Gore Vidal’s memoir is evocatively titled ‘Palimpsest’ and fits this remarkable novelist so well as it scrapes away the present to reveal images of the past, scratched and uneven and present a transparent truth

The word crosses many boundaries and in archeology it is used, simplistically, to describe repetitions of designs on the various layers of a dig.

It can be used to describe the lines left when an appliance is removed (a picture frame from the wall!)

I guess those urban walls that are plastered and re-plastered with posters could use the term and in Paris a permanent street art project is named Palimpsest and local and international artists coat and recoat Francois Mitterrand Mall with works on paper that are eventually covered by another’s paper work.

And I also like this piece, of the same name, commissioned for the San Francisco Museum of Modern Art and for the aging baby boomer rockers here’s an attempt by Palimpsest 9 to reconstruct a Cure hit:

And a You Tube clip of a palimpsest performance during Superformances in Strasbourg which pushes the term into the avant garde.

Which brings me back to Phi Phi and her ‘Palimpsest’ exhibition which definitely stretches her lacquer concepts and techniques into the avant garde.

Phi Phi uses pieces of her last year’s exhibition at L’Espace…lacquer on transparent film, and uses pieces of these as slides in redesigned projectors that use led lights. Like slides of medical specimens they are projected onto silk screens stretched over extra large wooden frames in a blacked out room.  The slides are changed during the day so that the macro/micro images are never the same and so that I don’t get my non scientific mind tied up in more knots than my tongue, I’ll follow with 3 images of Phi Phi’s wall statement that have a blurred enough touch to them to be interpretations of palimpsest statements.  The screens can be viewed from a variety of angles and are almost palimpsest echoes of the very brilliant lacquered metal tunnel she exhibited to enormous acclaim locally and at a triennale in China.

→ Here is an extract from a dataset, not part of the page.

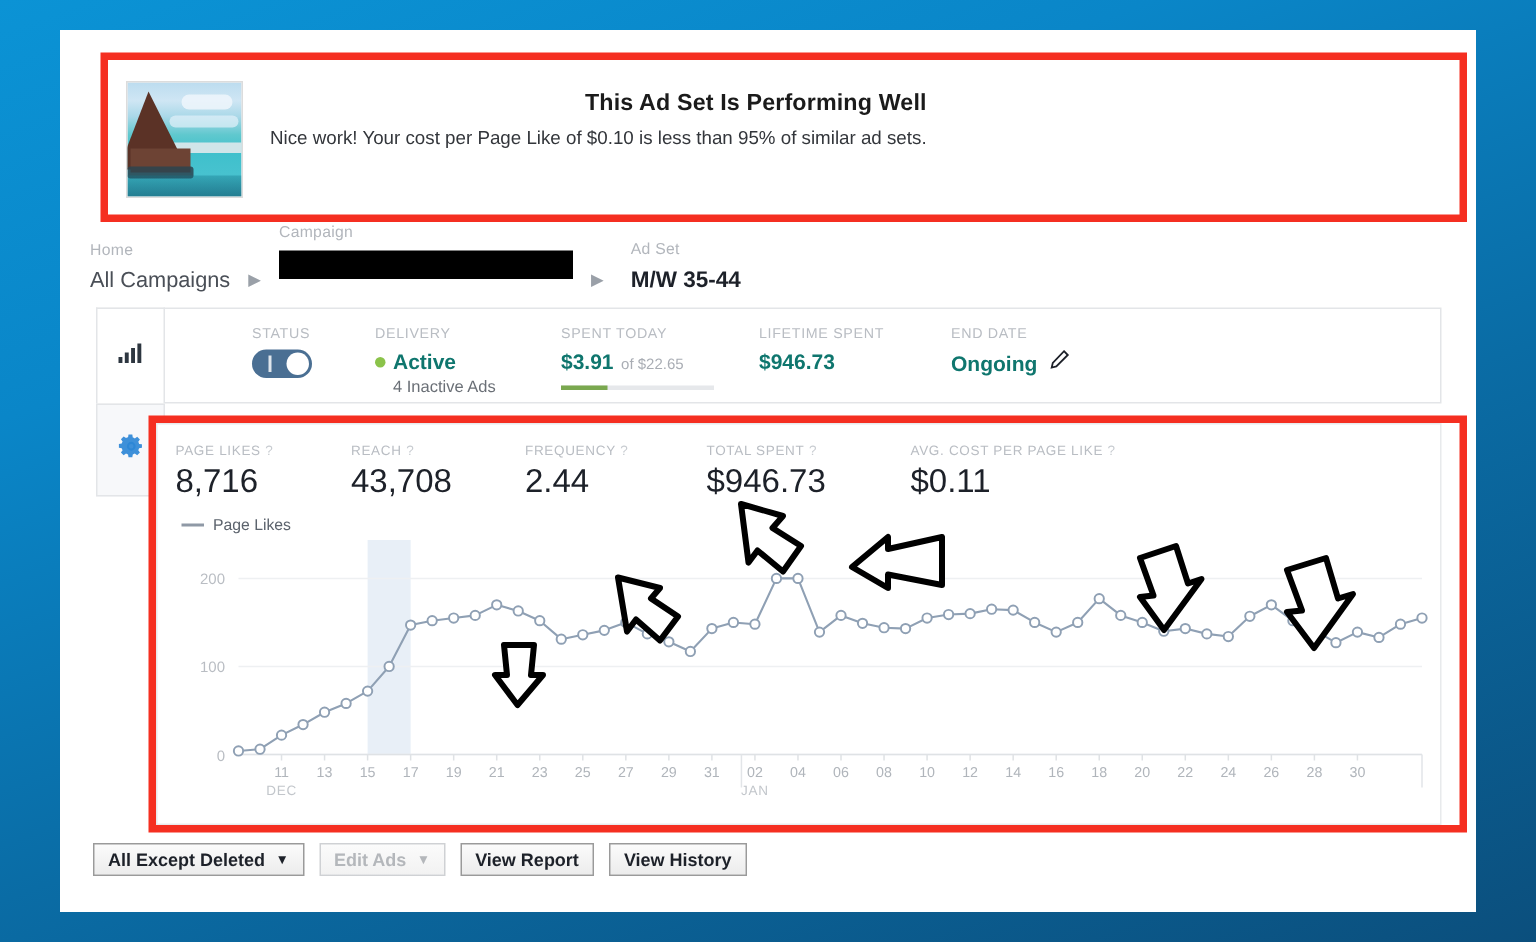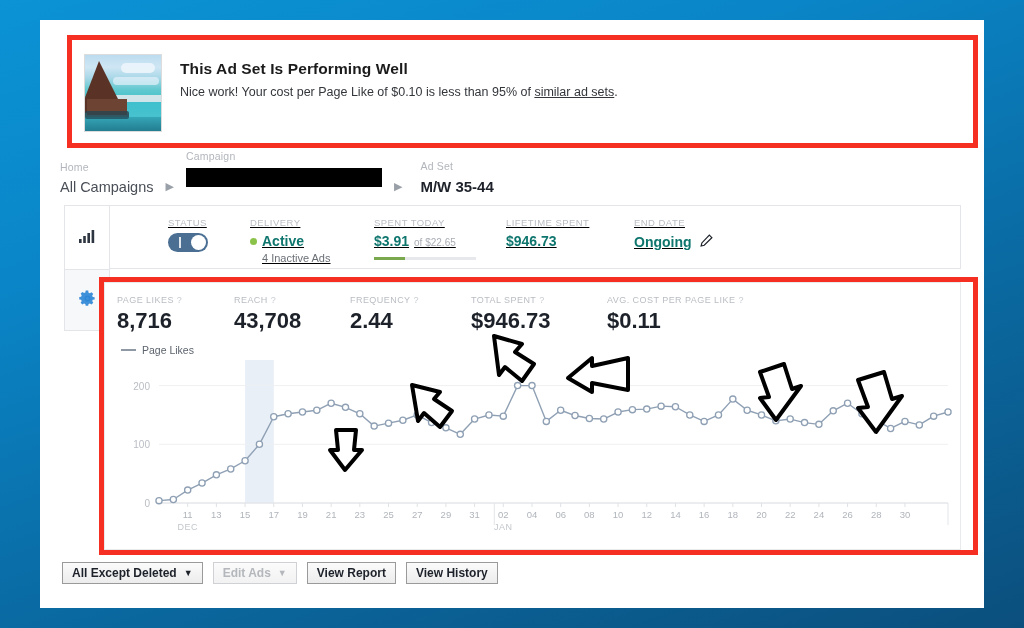"This Ad Set Is Performing" #banner { text-align: none -> right }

Pieces used as slides are displayed in a side cabinet as are originals, from the previous show in the same venue. 

Ever the exciting innovator and inventor, Phi Phi’s intent was to have her palimpsest images projected, from the interior of L’Espace, onto the windows at night, creating a huge screen to be viewed by passersby. Unfortunately the bright street lights made this almost impossible so she re-invented, almost on the spot, and constructed the present black box arena with slides projected onto 3 parallel silk screens by nine modified projectors…and for those keen to see how traditional mediums and concepts can be pushed and plasticized, then it’s an exhibition that is sure to excite and fire imaginations.

As always, I can hardly wait for the next installment.

Kiem Van Tim is a keen observer of life in general and the Hanoi cultural scene in particular and offers some of these observations to the Grapevine. KVT insists that these observations and opinion pieces are not critical reviews.